Belleau Lake Estates Subdivision was platted 1961-1963 and the homes constructed over several years. This predated any recognition of the risks for floodplain development. In 1972 the U.S. Army Corp of Engineers prepared a study of flood prone areas of Dardenne and Belleau Creeks. In 1978, St. Charles County joined the National Flood Insurance Program which allowed property owners to obtain flood insurance. Banks and other lenders use Flood Insurance Rate Maps to assess flood risk and determine whether they will require flood insurance as a prerequisite for a loan. For St. Charles County, participation in this program has obligated the County to enforce a very specific set of development standards within designated flood hazard areas. The purpose is to over time reduce the risk to life and property as well as reduce flood insurance claims. The east end of Belleau Lake Estates Subdivision has since 1978 (see attached Flood Insurance Rate Map) been designated a regulatory flood zone. The regulatory floodplain for the subdivision can be found at the following County webpage under the “Physical Features” and “Flood Zones” tabs: https://maps.sccmo.org/public_web_map/. Within designated flood zones, St. Charles County is obligated to require that residential structures damaged more than 50.0% in value over any five-year period must either be removed from the floodplain or rebuilt or retrofitted to bring the structure into compliance with floodplain regulations. Depending on the “base flood elevation”, a basement might be filled with dirt to bring it into compliance, or a home might have to be elevated on an earthen mound, a higher foundation, or sometimes piers. State and Federal Emergency Management Agencies periodically audit permits issued by St. Charles County for compliance with floodplain regulations, and a failure to comply risks removal from the National Flood Insurance Program and everyone losing their flood insurance. We are committed to avoiding that possibility.

The County will continue seeking available funding to offer voluntary buyouts of flood damaged homes.

Back in September, FEMA shared these numbers and information:

  • FEMA has already provided money to more than 10,500 households in the St. Louis area for the July flooding.
  • FEMA has provided more than $32.3 million in Individual Assistance grants.
  • Those grants are for damage and needs not covered by insurance.
  • In addition, FEMA’s National Flood Insurance Program has paid $19.5 million in claims for policyholders.
  • By law, FEMA is not allowed to duplicate insurance payments or assistance provided by other sources, such as the Red Cross.
  • FEMA does not provide grants to businesses or for secondary homes.
  • Everyone who applies with FEMA will get a letter. 

FEMA encouraged everyone to read its letter carefully.

FEMA Individual Assistance is for:

  • Rental Assistance if you need to relocate because of flood damage.
  • Personal Property that was damaged or destroyed by flooding.
  • Lodging Reimbursement if you had to stay in a hotel temporarily.
  • Basic Home Repairs for homeowners whose primary residence was damaged by flooding.
  • Other Serious Needs caused by recent flooding.
  • FEMA does not pay for lost or spoiled food or insurance deductibles.

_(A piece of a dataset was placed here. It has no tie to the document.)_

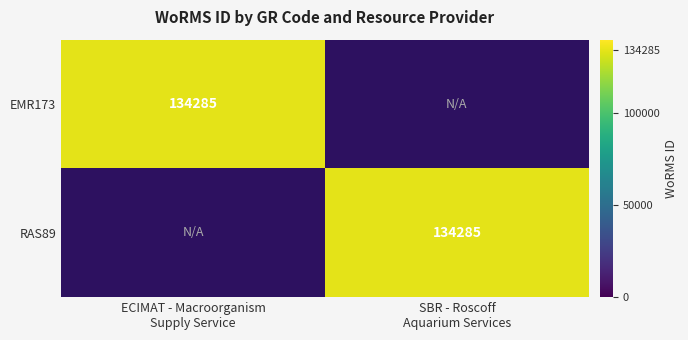

Count the number of data series in this chart.

2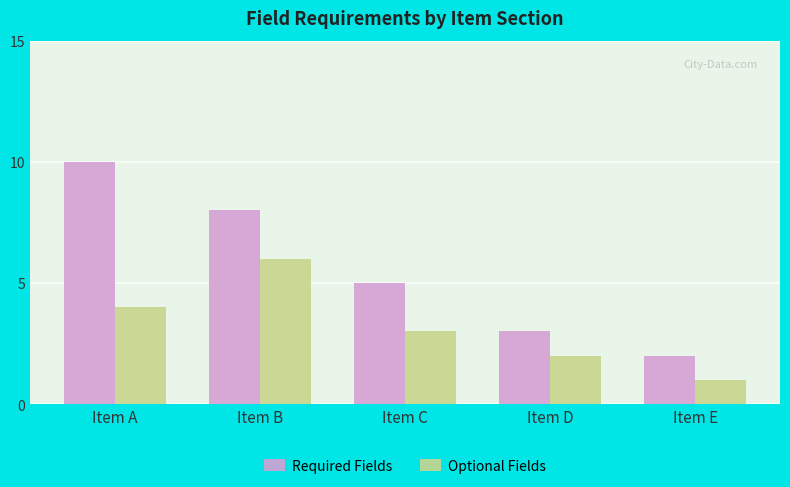

Is it true that Optional Fields equals 3 at Item C?

True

FEMA said assistance is not the same as insurance. FEMA assistance only provides funds for basic work to make a home habitable.

If a flood survivor has questions about their determination letter, then they can take the letter to one of the Disaster Recovery Centers. Flood survivors can meet one-on-one with someone who can review their file and help them with any items they might need to provide. 

They can also go online to Disaster Assistance.gov or call the Disaster Assistance Help Line at 800-621-3362.